§ EXTRACTED MATERIAL:

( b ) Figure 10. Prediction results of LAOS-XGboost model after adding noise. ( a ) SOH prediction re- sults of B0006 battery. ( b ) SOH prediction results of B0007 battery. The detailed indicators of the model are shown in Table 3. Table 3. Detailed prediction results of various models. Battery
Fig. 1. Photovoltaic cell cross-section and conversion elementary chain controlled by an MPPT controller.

==

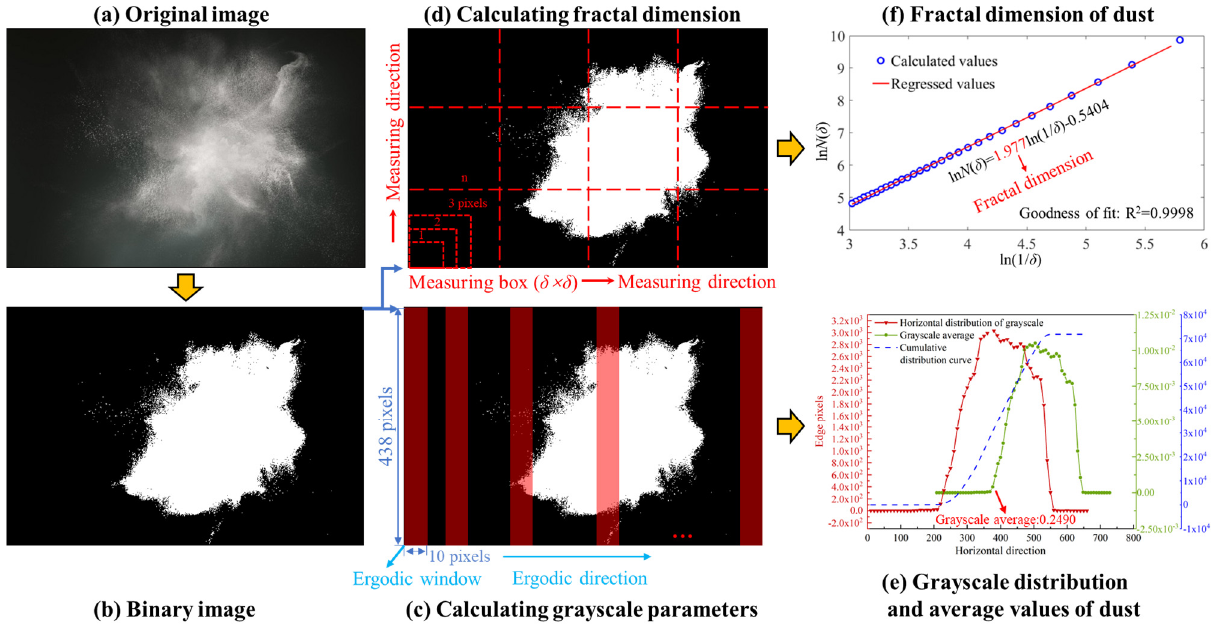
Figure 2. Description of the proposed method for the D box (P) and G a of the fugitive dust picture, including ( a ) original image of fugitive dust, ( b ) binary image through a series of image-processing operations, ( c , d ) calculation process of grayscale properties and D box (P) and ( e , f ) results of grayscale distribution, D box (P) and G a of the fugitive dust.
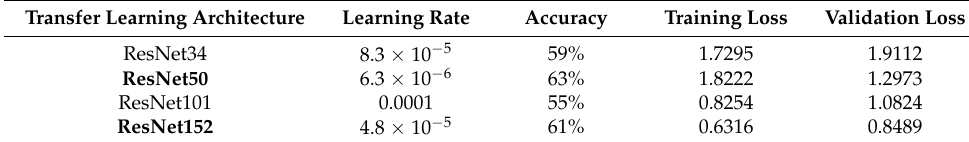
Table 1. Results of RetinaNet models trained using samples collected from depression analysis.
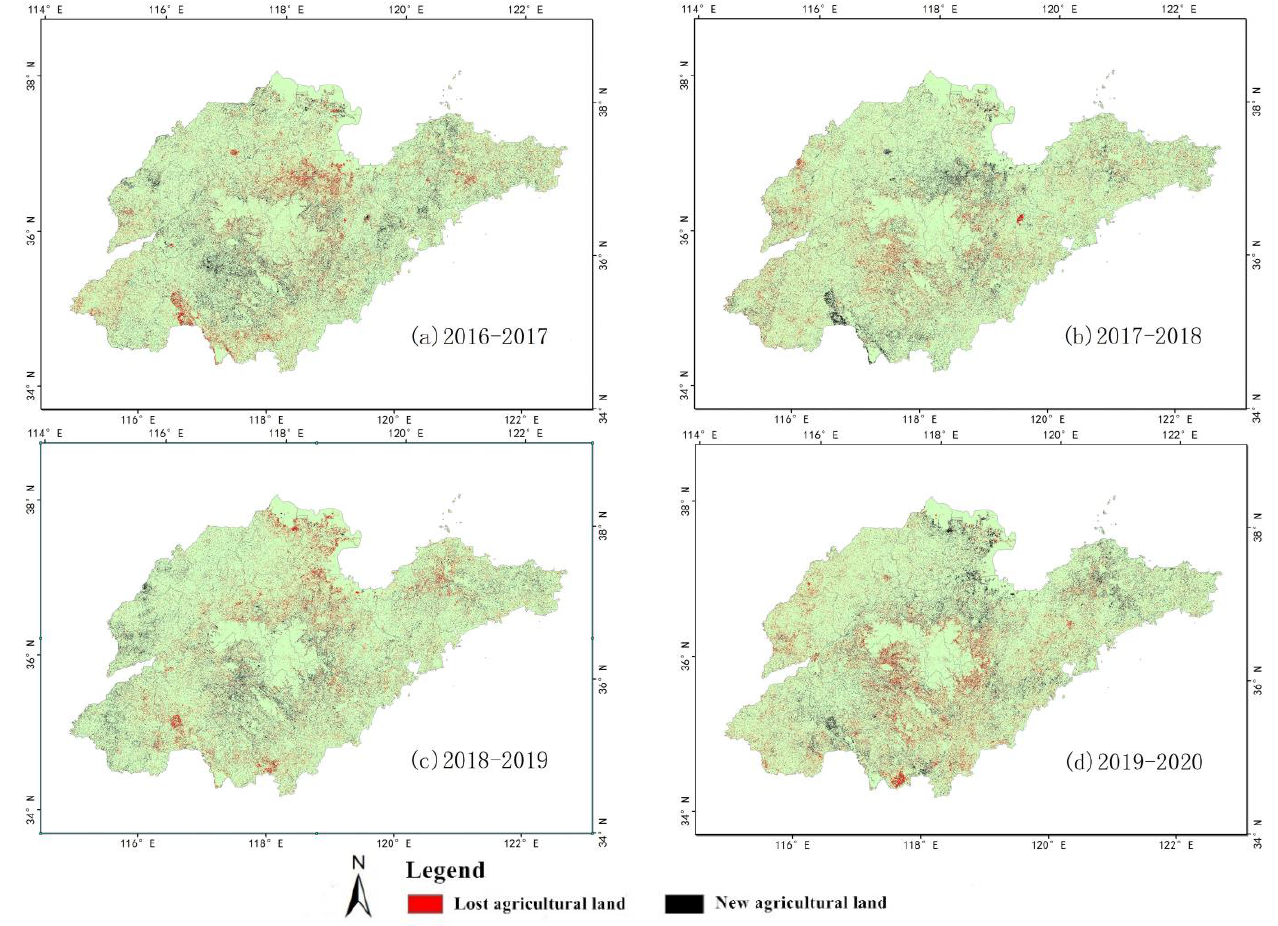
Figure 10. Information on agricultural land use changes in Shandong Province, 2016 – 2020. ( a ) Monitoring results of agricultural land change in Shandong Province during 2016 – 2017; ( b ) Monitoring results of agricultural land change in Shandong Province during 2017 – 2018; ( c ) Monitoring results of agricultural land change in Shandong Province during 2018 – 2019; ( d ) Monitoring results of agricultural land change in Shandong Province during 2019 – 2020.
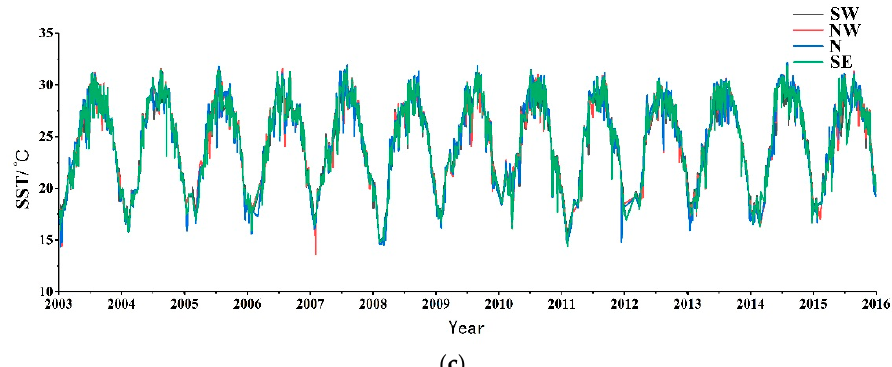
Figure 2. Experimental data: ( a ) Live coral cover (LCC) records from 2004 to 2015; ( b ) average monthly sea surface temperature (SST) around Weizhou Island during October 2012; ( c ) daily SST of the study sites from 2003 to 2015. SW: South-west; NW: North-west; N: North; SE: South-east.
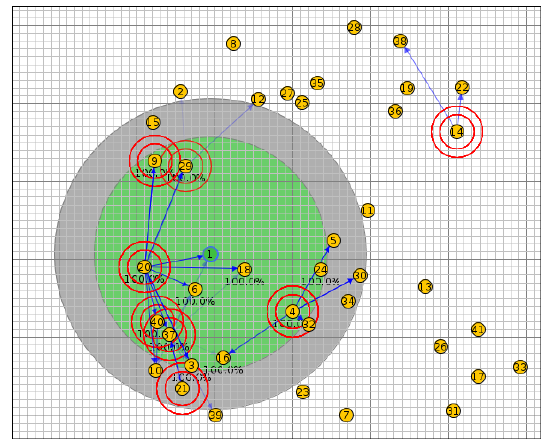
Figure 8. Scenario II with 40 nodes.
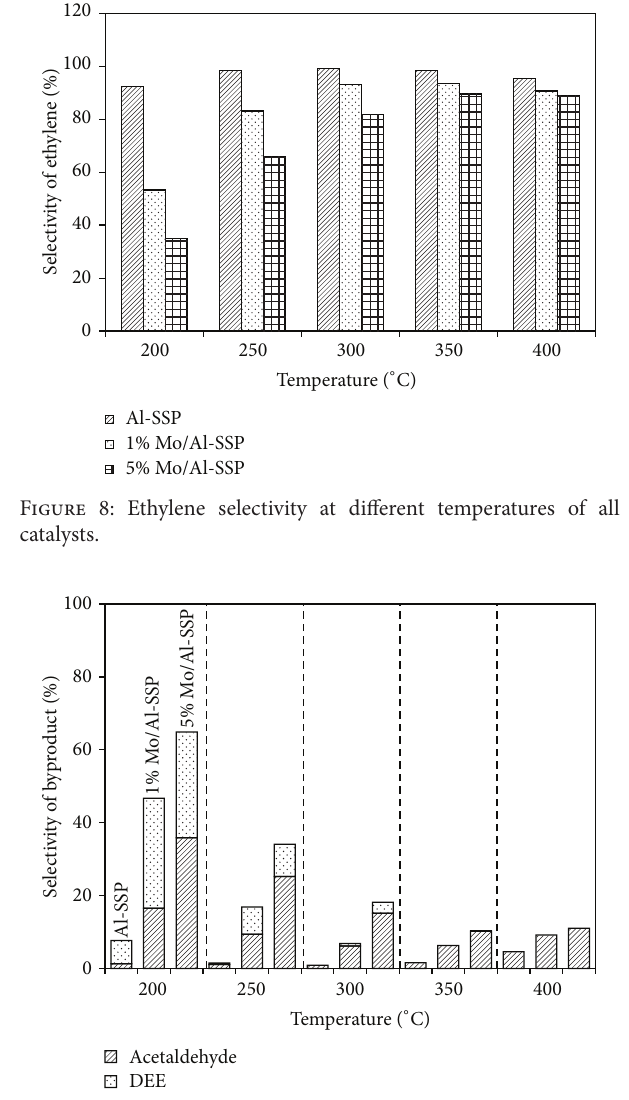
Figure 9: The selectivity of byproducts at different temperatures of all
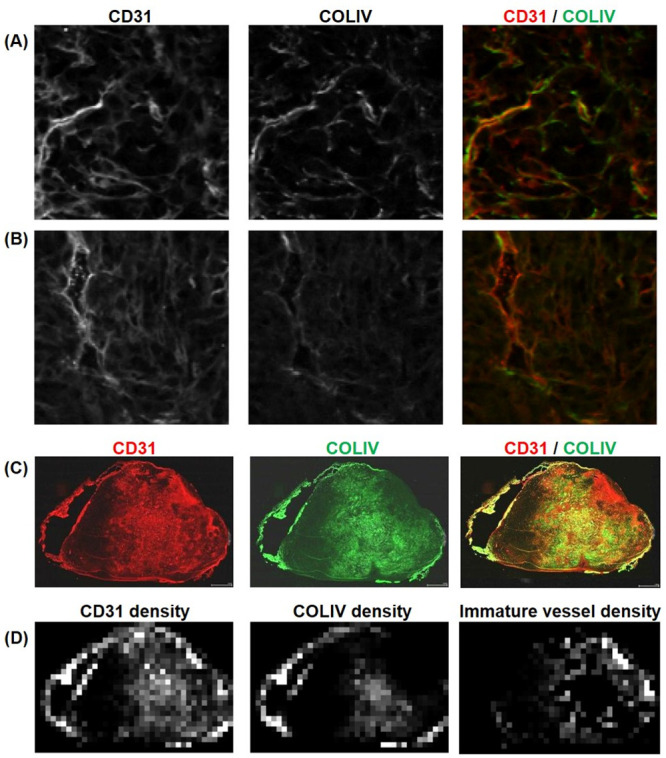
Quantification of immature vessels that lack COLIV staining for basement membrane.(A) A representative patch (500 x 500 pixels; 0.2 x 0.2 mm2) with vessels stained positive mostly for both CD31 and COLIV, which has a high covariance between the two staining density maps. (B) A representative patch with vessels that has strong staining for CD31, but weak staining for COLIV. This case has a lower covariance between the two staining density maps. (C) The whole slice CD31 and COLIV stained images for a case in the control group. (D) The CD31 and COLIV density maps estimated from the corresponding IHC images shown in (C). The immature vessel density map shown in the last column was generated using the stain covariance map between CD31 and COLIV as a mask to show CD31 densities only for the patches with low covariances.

§ EXERCISE: Return every line from the material that contains the word "models".

§ EXERCISE RESULT:
( b ) Figure 10. Prediction results of LAOS-XGboost model after adding noise. ( a ) SOH prediction re- sults of B0006 battery. ( b ) SOH prediction results of B0007 battery. The detailed indicators of the model are shown in Table 3. Table 3. Detailed prediction results of various models. Battery
Table 1. Results of RetinaNet models trained using samples collected from depression analysis.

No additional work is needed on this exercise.